As I looked over some of the Twitter stud’s pictures again, getting hard as I mentally removed what little he was wearing, it did seem as if Ethan had a little less stature than some of the other gay pride celebrants.
Hmm. I never got past the dimples to notice the height.
Was that offensive? Was it cute? Was it stupid? Was it needy? Too obvious? I took a deep breath, and then I hit Tweet.
A third guy joined the conversation then. #MyBirthdaySucksBecause it’s St. Patrick’s Day. #MyNameSucksBecause it’s Hung. Try living up to that.
LOL! I actually had.
Hung’s Twitter pic was a beautiful sunset. His entire feed, as far back as I went, had not a single picture of a human being, only nature—sta
rry skies, trees, flowers, and animals, wild and domesticated. There were many shots of a big yellow dog lounging on a sofa, a window seat, in front of a fireplace, and on a bed beside a pair of socked feet.
“Aha!” I said. “I bet those are Hung’s.” I typed: Judging by the size of these, I bet you live up to “Hung” just fine.
I backspaced sixty-eight spaces. After Ethan and the short thing, I was pretty gun-shy when it came to my wit, or lack thereof.
Even though my ancestry is rooted nowhere near Ireland, my birthday cakes had green frosting until I was old enough to bake my own, Hung wrote.
Stinks, huh? I sent back. I ate my cake off Christmas china and got birthday gifts wrapped in snowman paper. More often than not, after about age thirteen, I heard “One or two things under the tree can be for your birthday. You pick.” I hate my birthday! I’d needed to send three tweets for all that—due to the character limit—and then a fourth and a fifth, because I kept on complaining. I could never have a party on the right day. Who’s going to come to a birthday party on Christmas? That whole week—before or after, really? No one, that’s who. I’m an adult, and I still get a little pissed about it.
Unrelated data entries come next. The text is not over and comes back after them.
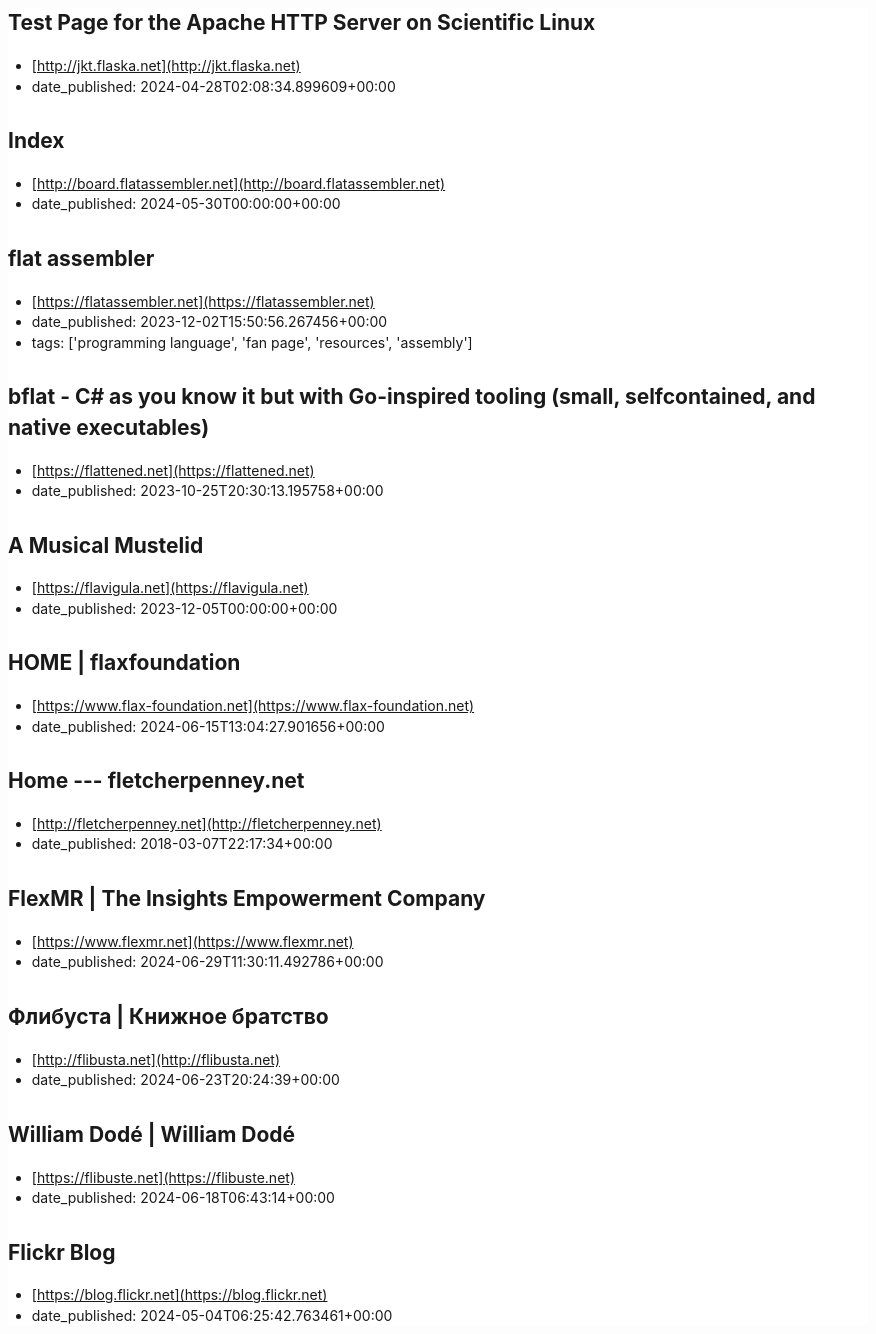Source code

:  ## Test Page for the Apache HTTP Server on Scientific Linux
 - [http://jkt.flaska.net](http://jkt.flaska.net)
 - date_published: 2024-04-28T02:08:34.899609+00:00

 ## Index
 - [http://board.flatassembler.net](http://board.flatassembler.net)
 - date_published: 2024-05-30T00:00:00+00:00

 ## flat assembler
 - [https://flatassembler.net](https://flatassembler.net)
 - date_published: 2023-12-02T15:50:56.267456+00:00
 - tags: ['programming language', 'fan page', 'resources', 'assembly']

 ## bflat - C# as you know it but with Go-inspired tooling (small, selfcontained, and native executables)
 - [https://flattened.net](https://flattened.net)
 - date_published: 2023-10-25T20:30:13.195758+00:00

 ## A Musical Mustelid
 - [https://flavigula.net](https://flavigula.net)
 - date_published: 2023-12-05T00:00:00+00:00

 ## HOME | flaxfoundation
 - [https://www.flax-foundation.net](https://www.flax-foundation.net)
 - date_published: 2024-06-15T13:04:27.901656+00:00

 ## Home --- fletcherpenney.net
 - [http://fletcherpenney.net](http://fletcherpenney.net)
 - date_published: 2018-03-07T22:17:34+00:00

 ## FlexMR | The Insights Empowerment Company
 - [https://www.flexmr.net](https://www.flexmr.net)
 - date_published: 2024-06-29T11:30:11.492786+00:00

 ## Флибуста | Книжное братство
 - [http://flibusta.net](http://flibusta.net)
 - date_published: 2024-06-23T20:24:39+00:00

 ## William Dodé | William Dodé
 - [https://flibuste.net](https://flibuste.net)
 - date_published: 2024-06-18T06:43:14+00:00

 ## Flickr Blog
 - [https://blog.flickr.net](https://blog.flickr.net)
 - date_published: 2024-05-04T06:25:42.763461+00:00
This Chinese guy born on the day of the Irish can sympathize.
At least you get a birthday every year. :p Ethan got back in on the discussion then. I’m still only six.
This is true. I smiled.
I guess the name thing could be worse too, Hung said. Our next door neighbors in Pine Brook were Wangs.
LMAO came from Ethan right away. It took me an extra half a second, then I laughed too, and kept on laughing through Hung’s next few tweets.
I’m glad I wasn’t born into that family and then named Hung. I’m a Liu, which still causes its fair share of problems, especially on the phone. The girl at the pizza take-out once blew a whistle in my ear when I said “This is Hung Liu, do you charge more for extra sausage?”
You’re funny. I was giggling like my three goddaughters when they watched Peppa Pig on Nick Jr.
True story. I never say “I’m Hung” anymore. “My name is Hung.” That’s how I word it now, and that helps a little.